One might wonder if Korean imposters have to be bare to the exclusion of a notional part, the D0 in Kim (2015), which a pronoun or demonstrative occupies. However, this is incorrect because a complex noun phrase occurs in the R-expression part, namely the NP complement in Kim (2015). As shown in (192)a, a possessive pronoun can appear in an imposter construction. Here, the entire imposter always denotes the speaker since the possessor is the hearer. In addition, an imposter can be included in another noun phrase: the possessive R-expression emma ‘mom’ in (192)b can be understood as an imposter. This implies that the size of the complement NP in Kim (2015) is quite roomy.
(192)a. Ney enni-ka cikcep kwuwun ppang-i-ta.
your elder.sister-nom in.person bake.adn bread-cop-decl ‘(This) is bread that your sister made myself.’(your sister = speaker) b. [[Emma] ttal]-i nwukwu-ya?
mom daughter-nom who-sp ‘Who is mom’s daughter?’

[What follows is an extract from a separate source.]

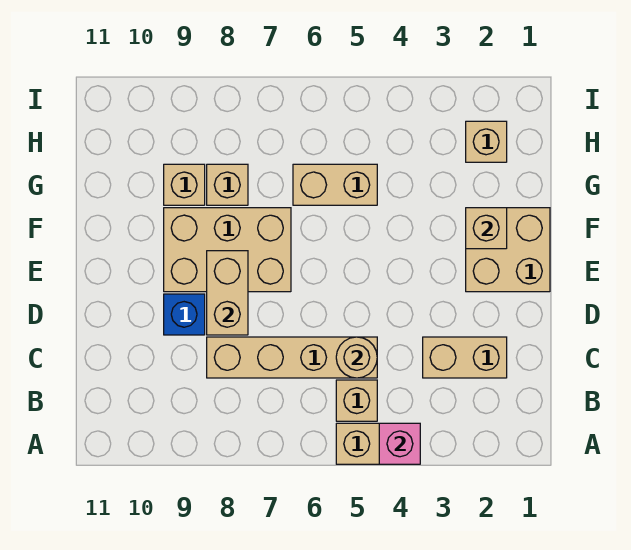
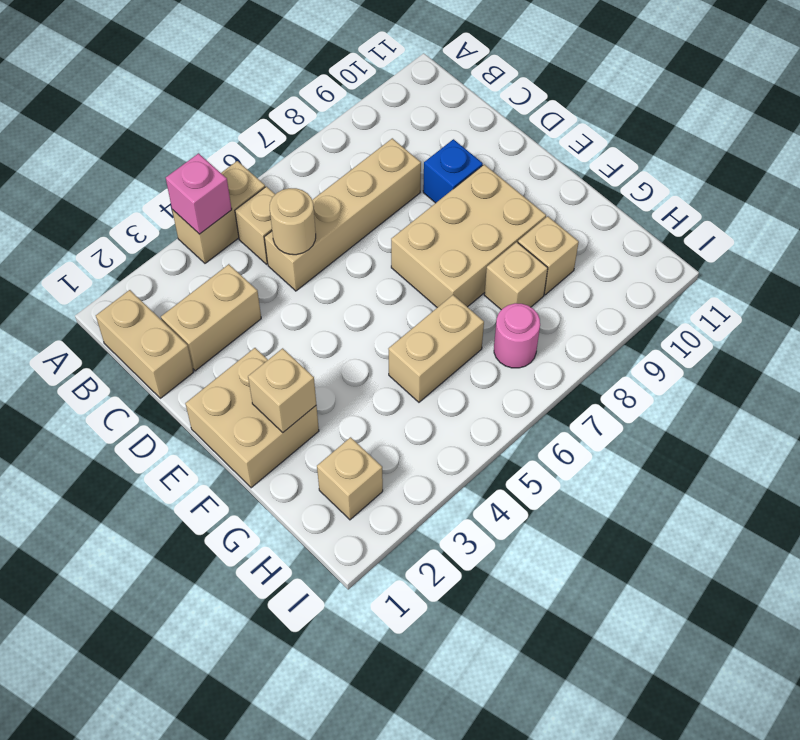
tan 1x2 brick [207,251,248,335] -> tan 1x2 brick moved to [96,290,193,398]
none -> pink 1x1 round brick [494,303,540,368]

(i) mom = speaker, mom’s daughter = hearer (ii) mom = hearer, mom’s daughter = speaker (iii) mom = speaker/hearer/[3] mom’s daughter = [3]165
I do not claim that Kim’s (2015) structure in (191) is incorrect. What I would like to point out is that it cannot explain the problem that has just been raised, hence it needs elaboration. Nonetheless, the internal structure of imposters in Korean remains questionable. In particular, imposters are derived from an appositive structure in English according to Collins and Postal (2012). As Kim (2015) pointed out, appositive structures are unclear in Korean, and so the relation with imposters is not conclusive, either. As Wang (2014) argued in Mandarin Chinese, Korean imposters might be irrelevant to the appositive structure. Thus, the internal structure of imposters’ needs to be further investigated.

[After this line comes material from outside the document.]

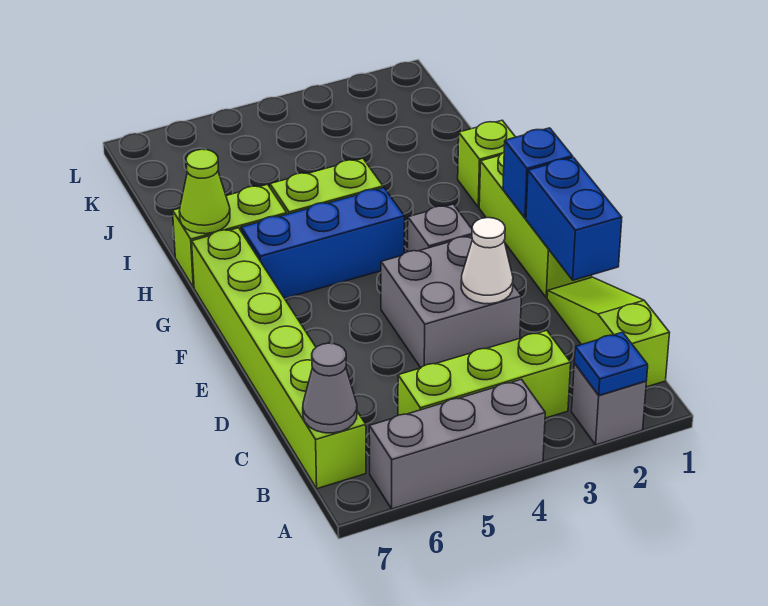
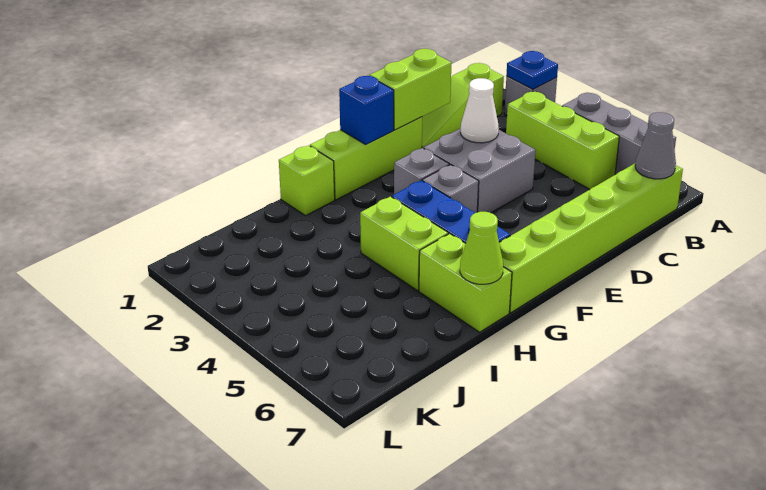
blue 1x2 brick [526,158,622,280] -> lime 1x2 brick [369,49,451,130]
none -> grey 1x1 brick [422,165,479,213]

Meanwhile, Choi (2016a) argues that a jussive subject is an imposter, and a Jussive projection à la Zanuttini et al. (2012) is not required to license its subject. Choi’s (2016a) structure on imposters in Korean is represented in (193), which is the same with Collins and Postal’s (2012) structure in (185), except for the head-finality and the movement of a notional pronoun. To explain the non-third person binding in Korean imposters, Choi (2016a) hypothesizes that a notional pronoun (DP2) raises to the highest SpecDP, which projects its person feature to an entire DP (DP4). In contrast, DP1 remains in situ, unlike English, in Collins and Postal (2012). Also, DP2 checks a speaker or a hearer feature in connection with the upper SpeechAct domain.
165 The entire subject emma ttal is not an imposter in (192)(b-iii).
(193)Choi’s structure on Korean imposters: (Choi 2016a: 19, adapted) DP4 [1]
DP2 D4'
I
DP3 D4
Clause <DP2>
<DP1>
Kim Mina
Choi’s (2016a) analysis can explain why Korean imposters are non-third person both notionally and grammatically, contra English, but the argument overgeneralizes both imposters and a jussive subject. First, the formation of an imposter does not reflect the core interpretation: namely, the relation between a speaker and a hearer. It cannot rule out ‘<I> (his) mommy’ as imposter material, like Kim (2015). What is more crucial is that it overlooks the special property of jussive subjects, which I presented in Section 5.1.2. It is too radical to take an imposter and a jussive subject together.